J’ai été très ému en apprenant la restauration et la réouverture, il y a déjà un an, de Tourbet El-Bey**, dans la médina de Tunis, après des décennies de négligence et d’abandon, tant ce monument a compté pour l’enfant que j’étais au lendemain de l’indépendance de la Tunisie, en 1956. L’espoir est de voir les autres monuments de la médina remis en valeur, car ils ont une importance historique et architecturale inestimable.
Par Khémaïs Gharbi *
En émigrant à l’étranger il y a plus de soixante ans, une partie de mon être est restée à Tourbet El-Bey, mon quartier natal. Depuis ma naissance, Tourbet El-Bey a été le pilier de mon existence. La Tunisie et Tourbet El-Bey se confondent pour moi, se mêlant, se complétant pour former un tout indivisible.
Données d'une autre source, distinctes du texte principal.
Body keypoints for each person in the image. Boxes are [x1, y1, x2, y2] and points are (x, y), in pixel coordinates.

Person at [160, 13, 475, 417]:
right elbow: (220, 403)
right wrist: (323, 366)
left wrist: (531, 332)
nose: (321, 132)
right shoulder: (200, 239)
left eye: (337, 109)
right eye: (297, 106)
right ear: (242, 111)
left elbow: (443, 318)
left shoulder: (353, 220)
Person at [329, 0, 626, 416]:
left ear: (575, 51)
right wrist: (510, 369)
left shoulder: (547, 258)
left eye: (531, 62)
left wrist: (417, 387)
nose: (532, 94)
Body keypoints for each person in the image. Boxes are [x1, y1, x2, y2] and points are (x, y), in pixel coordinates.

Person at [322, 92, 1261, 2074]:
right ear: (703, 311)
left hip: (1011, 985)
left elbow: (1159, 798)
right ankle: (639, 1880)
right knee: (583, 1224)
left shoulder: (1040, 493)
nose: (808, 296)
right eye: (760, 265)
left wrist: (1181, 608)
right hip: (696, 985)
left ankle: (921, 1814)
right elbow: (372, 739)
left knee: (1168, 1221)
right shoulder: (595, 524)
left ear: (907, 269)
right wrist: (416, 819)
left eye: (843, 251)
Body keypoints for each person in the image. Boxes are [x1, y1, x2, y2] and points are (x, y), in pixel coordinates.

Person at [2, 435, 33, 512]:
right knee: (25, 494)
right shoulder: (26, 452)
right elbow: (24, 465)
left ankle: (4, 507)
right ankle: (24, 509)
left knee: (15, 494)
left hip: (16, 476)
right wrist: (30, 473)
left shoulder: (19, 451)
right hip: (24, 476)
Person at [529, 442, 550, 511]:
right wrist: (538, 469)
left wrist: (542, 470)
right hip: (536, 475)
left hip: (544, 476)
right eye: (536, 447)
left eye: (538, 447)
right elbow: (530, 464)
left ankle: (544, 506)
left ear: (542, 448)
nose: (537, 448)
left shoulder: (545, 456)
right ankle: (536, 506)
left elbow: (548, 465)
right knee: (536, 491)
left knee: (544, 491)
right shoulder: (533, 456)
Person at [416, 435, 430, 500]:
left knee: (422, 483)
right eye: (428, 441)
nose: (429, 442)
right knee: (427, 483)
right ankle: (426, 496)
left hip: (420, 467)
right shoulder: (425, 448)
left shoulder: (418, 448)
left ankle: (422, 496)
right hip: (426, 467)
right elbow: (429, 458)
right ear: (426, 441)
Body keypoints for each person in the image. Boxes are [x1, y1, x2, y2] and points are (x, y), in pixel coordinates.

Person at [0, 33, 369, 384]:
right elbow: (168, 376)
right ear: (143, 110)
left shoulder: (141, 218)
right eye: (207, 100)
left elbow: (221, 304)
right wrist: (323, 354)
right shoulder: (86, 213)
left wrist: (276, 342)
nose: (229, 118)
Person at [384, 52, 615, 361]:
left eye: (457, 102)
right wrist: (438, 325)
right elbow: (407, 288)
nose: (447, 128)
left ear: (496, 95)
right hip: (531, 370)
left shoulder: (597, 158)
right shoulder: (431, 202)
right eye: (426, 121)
Tous les souvenirs de mon pays natal prennent vie dans ce lieu. Mes premiers jeux, mes premiers camarades, mes premiers amis, mes premières aventures, et même les premiers battements de mon cœur à l’adolescence. Tout se déroulait à Tourbet El-Bey, y prenait sa source et s’épanouissait nulle part ailleurs.
Tourbet El-Bey représente mon acte de naissance, ma carte d’identité, mes racines, mon point d’ancrage et ma boussole. Il symbolise également mes premiers pas pour devenir adulte, brisant les chaînes pour aller à la rencontre de mon destin. C’est entre ses murs que j’ai tracé le plan de mon émigration, le nouvel itinéraire de ma vie. C’est sur la place de Tourbet El-Bey et adossé au mur de son mausolée que j’ai pris cette décision cruciale.
Cette décision a été involontairement influencée par les récits des mille et une nuits qu’Ommi nous racontait lorsque nous étions enfants. Ces contes orientaux illustraient le pouvoir de la narration pour susciter l’intérêt, instaurant un suspense captivant qui nous aidait à nous endormir. Cette magie transportait nos esprits dans un univers de mystères et d’aventures infinies.
C’était dans notre maison à Tourbet El-Bey, que les histoires prenaient vie. C’était là, peut-être que j’ai puisé plus tard mon désir de suivre les héros de ces contes des mille et une nuits, de partir, moi aussi, à la recherche de mon destin à travers le monde, à la quête d’un cadre de vie que mon pays natal ne pouvait m’offrir.
Où que l’on aille, notre quartier natal imprègne notre personnalité de manière indélébile, nous façonnant à son image et nourrissant nos veines de la sève de ses racines, instillant en nous une fidélité indéfectible.
À la moindre nouvelle, bonne ou mauvaise, le concernant, nos cœurs s’emballent. Que le mal le frappe ou qu’un agresseur le menace, nous nous retrouvons sur le chemin du retour, le fusil en bandoulière, le chant national résonnant dans nos esprits, tandis que les images de Tourbet El-Bey défilent dans le cœur de celles et ceux qui sont natifs de ce lieu incomparable.
* Traducteur et écrivain.
** Le monument est la dernière demeure des souverains de la dynastie des Husseinites qui a régné en Tunisie jusqu’en 1957.